Many leaders have been associated with roses. King Midas and Alexander the Great are said to have grown roses. Herodites even wrote about Midas’ gardens in the 5th century BC. George Washington had roses at Mount Vernon and Jefferson grew them at Monticello.

In 1913, Woodrow Wilson’s wife made the area outside his office into a formal rose garden. And roses have certainly been named for famous people and events. Presidents Kennedy, Hoover and Lincoln as well as first ladies Lady Bird Johnson, Rosalynn Carter, Pat Nixon, and Nancy Reagan have all had roses named after them. The wandering troubadors of the middle ages sang of the rose and of love. A rose society in New York has roses named for songs as one of its competitions. Roses have been named for Bing Crosby, Dolly Parton, Minnie Pearl, the Ink Spots, and Patsy Kline.

Men have been preoccupied with roses for centuries and have even created legends to show the connection between roses and some occasion, event, or person. An ancient legend says that roses were born from the tears Venus shed at the death of Adonis. There are also legends from the time of Christ. One says the rose grew on the tree on which Judas hanged himself as a sign that the blood of Christ had been shed for sinners.

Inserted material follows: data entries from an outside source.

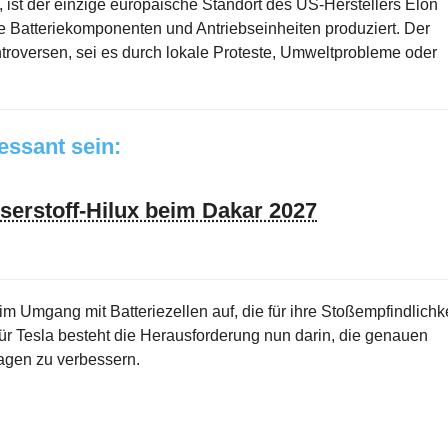
 ist der einzige europäische Standort des US-Herstellers Elon
e Batteriekomponenten und Antriebseinheiten produziert. Der
ntroversen, sei es durch lokale Proteste, Umweltprobleme oder
ressant sein:
sserstoff-Hilux beim Dakar 2027
im Umgang mit Batteriezellen auf, die für ihre Stoßempfindlichke
Für Tesla besteht die Herausforderung nun darin, die genauen
lagen zu verbessern.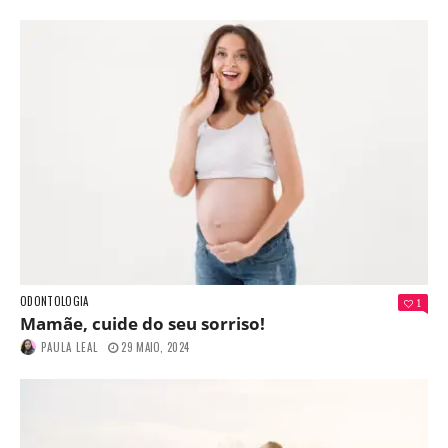
ODONTOLOGIA
1
Mamãe, cuide do seu sorriso!
PAULA LEAL
29 MAIO, 2024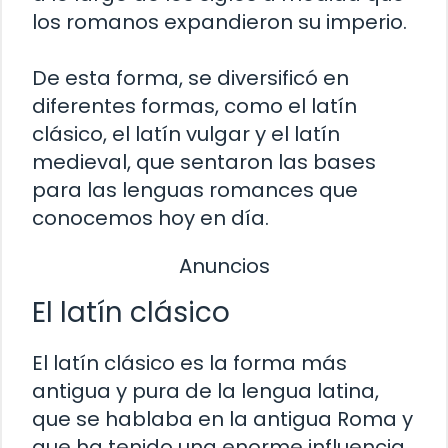
los romanos expandieron su imperio.
De esta forma, se diversificó en
diferentes formas, como el latín
clásico, el latín vulgar y el latín
medieval, que sentaron las bases
para las lenguas romances que
conocemos hoy en día.
Anuncios
El latín clásico
El latín clásico es la forma más
antigua y pura de la lengua latina,
que se hablaba en la antigua Roma y
que ha tenido una enorme influencia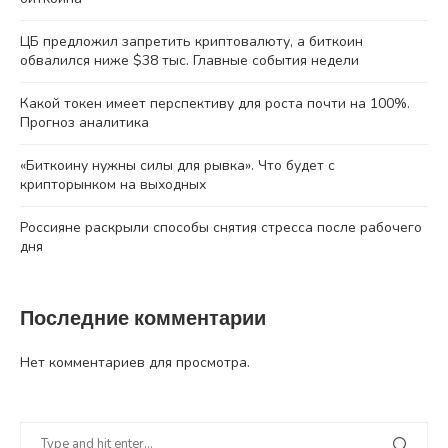
ЦБ предложил запретить криптовалюту, а биткоин
обвалился ниже $38 тыс. Главные события недели
Какой токен имеет перспективу для роста почти на 100%.
Прогноз аналитика
«Биткоину нужны силы для рывка». Что будет с
крипторынком на выходных
Россияне раскрыли способы снятия стресса после рабочего
дня
Последние комментарии
Нет комментариев для просмотра.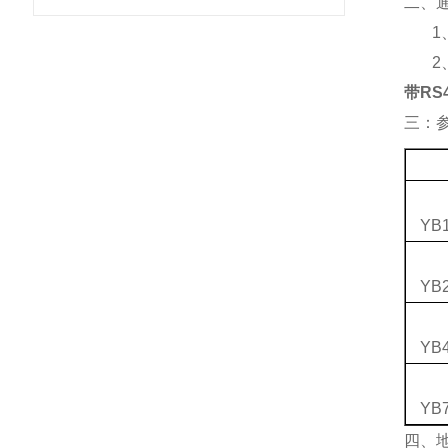
二、
1
2
带RS
三：
YB1
YB2
YB4
YB7
四、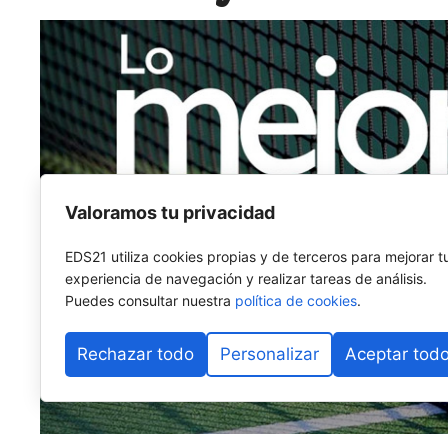
Valoramos tu privacidad
EDS21 utiliza cookies propias y de terceros para mejorar t
experiencia de navegación y realizar tareas de análisis.
Puedes consultar nuestra
política de cookies
.
Rechazar todo
Personalizar
Aceptar tod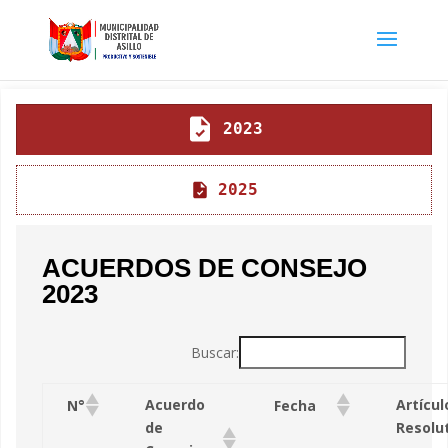
2023
2025
ACUERDOS DE CONSEJO
2023
Buscar:
Acuerdo
Artícul
N°
Fecha
de
Resolu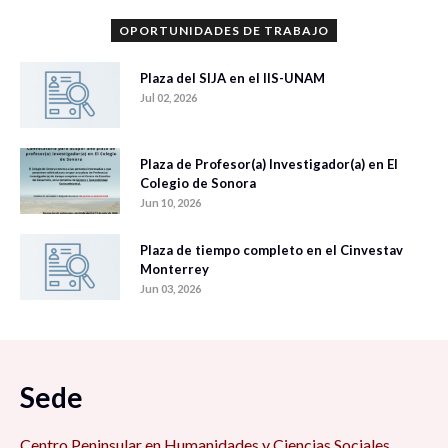
OPORTUNIDADES DE TRABAJO
Plaza del SIJA en el IIS-UNAM
Jul 02, 2026
Plaza de Profesor(a) Investigador(a) en El
Colegio de Sonora
Jun 10, 2026
Plaza de tiempo completo en el Cinvestav
Monterrey
Jun 03, 2026
Sede
Centro Peninsular en Humanidades y Ciencias Sociales,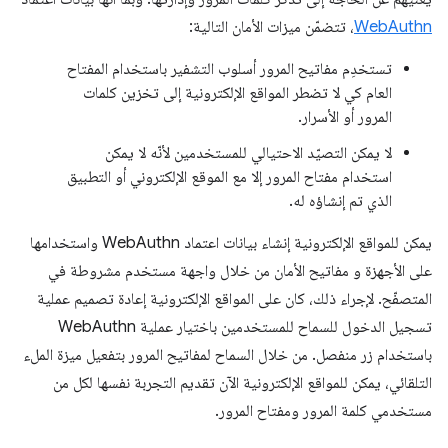
WebAuthn
، تتضمّن ميزات الأمان التالية:
تستخدِم مفاتيح المرور أسلوب التشفير باستخدام المفتاح
العام كي لا تضطر المواقع الإلكترونية إلى تخزين كلمات
المرور أو الأسرار.
لا يمكن التصيّد الاحتيالي للمستخدمين لأنّه لا يمكن
استخدام مفتاح المرور إلا مع الموقع الإلكتروني أو التطبيق
الذي تم إنشاؤه له.
يمكن للمواقع الإلكترونية إنشاء بيانات اعتماد WebAuthn واستخدامها
على الأجهزة و مفاتيح الأمان من خلال واجهة مستخدم مشروطة في
المتصفّح. لإجراء ذلك، كان على المواقع الإلكترونية إعادة تصميم عملية
تسجيل الدخول للسماح للمستخدمين باختيار عملية WebAuthn
باستخدام زر منفصل. من خلال السماح لمفاتيح المرور بتفعيل ميزة الملء
التلقائي، يمكن للمواقع الإلكترونية الآن تقديم التجربة نفسها لكل من
مستخدمي كلمة المرور ومفتاح المرور.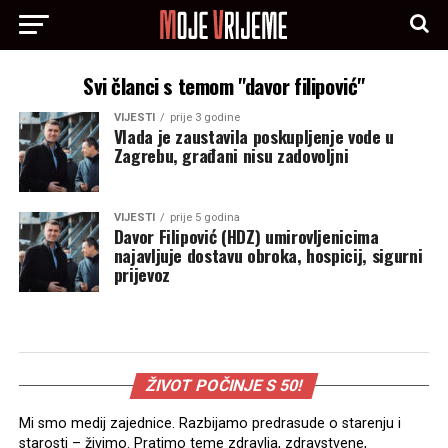
Svi članci s temom "davor filipović"
VIJESTI
prije 3 godine
Vlada je zaustavila poskupljenje vode u
Zagrebu, građani nisu zadovoljni
VIJESTI
prije 5 godina
Davor Filipović (HDZ) umirovljenicima
najavljuje dostavu obroka, hospicij, sigurni
prijevoz
ŽIVOT POČINJE S 50!
Mi smo medij zajednice. Razbijamo predrasude o starenju i
starosti – živimo. Pratimo teme zdravlja, zdravstvene,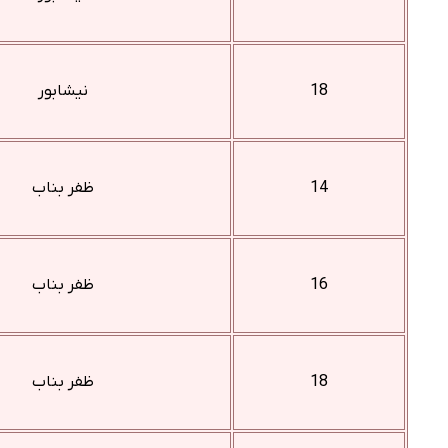
18
نیشابور
14
ظفر بناب
16
ظفر بناب
18
ظفر بناب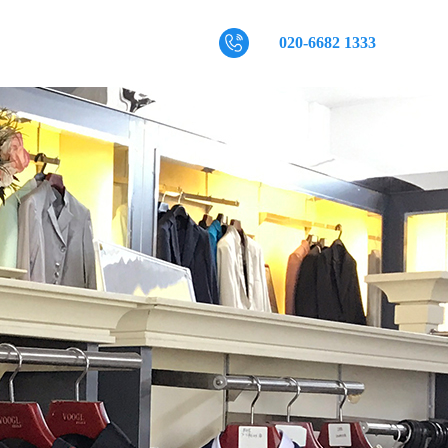
020-6682 1333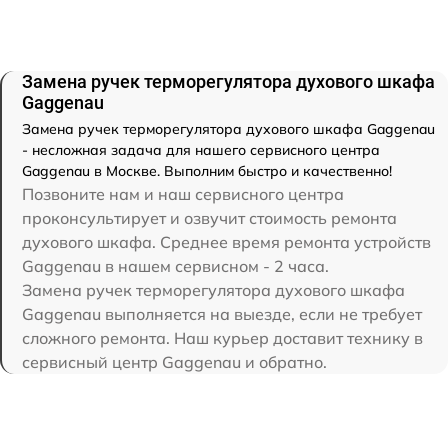
Замена ручек терморегулятора духового шкафа
Gaggenau
Замена ручек терморегулятора духового шкафа Gaggenau
- несложная задача для нашего сервисного центра
Gaggenau в Москве. Выполним быстро и качественно!
Позвоните нам и наш сервисного центра
проконсультирует и озвучит стоимость ремонта
духового шкафа. Среднее время ремонта устройств
Gaggenau в нашем сервисном - 2 часа.
Замена ручек терморегулятора духового шкафа
Gaggenau выполняется на выезде, если не требует
сложного ремонта. Наш курьер доставит технику в
сервисный центр Gaggenau и обратно.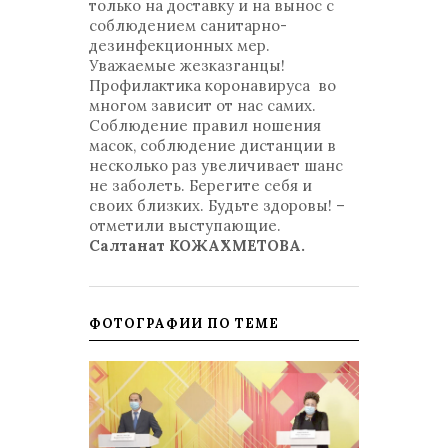
только на доставку и на вынос с
соблюдением санитарно-
дезинфекционных мер.
Уважаемые жезказганцы!
Профилактика коронавируса во
многом зависит от нас самих.
Соблюдение правил ношения
масок, соблюдение дистанции в
несколько раз увеличивает шанс
не заболеть. Берегите себя и
своих близких. Будьте здоровы! –
отметили выступающие.
Салтанат КОЖАХМЕТОВА.
ФОТОГРАФИИ ПО ТЕМЕ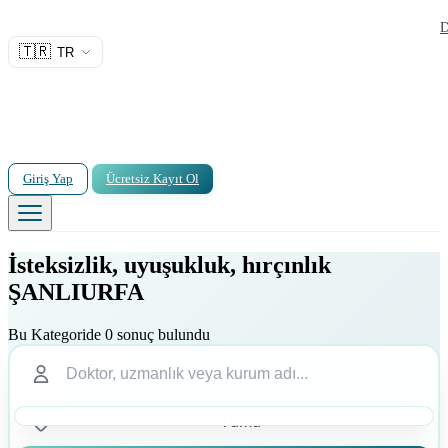
D
🇹🇷
TR
Giriş Yap
Ücretsiz Kayıt Ol
İsteksizlik, uyuşukluk, hırçınlık
ŞANLIURFA
Bu Kategoride 0 sonuç bulundu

Another links the rose to the crown of thorns saying that the roses formed from the blood that flowed around the crown. And there are many festivals. The year begins for many of us with the famous Tournament of Roses (Rose Bowl) Parade. One of the largest festivals in the country takes place in Portland, Oregon, which is known as the “City of Roses.” The downtown turns into a street festival for 17 days in June with concerts and races and even the arrival of the Pacific Fleet.

As the crowning glory, the Rose Queen and her court lead a parade – second only to the Tournament of Roses Parade – to the Portland Rose Festival In September, two leading rose producing areas of the country have their own celebrations and feasts. One of them is held close to home in Tyler, Texas, the home of football great Earl Campbell who was of course nicknamed The Tyler Rose.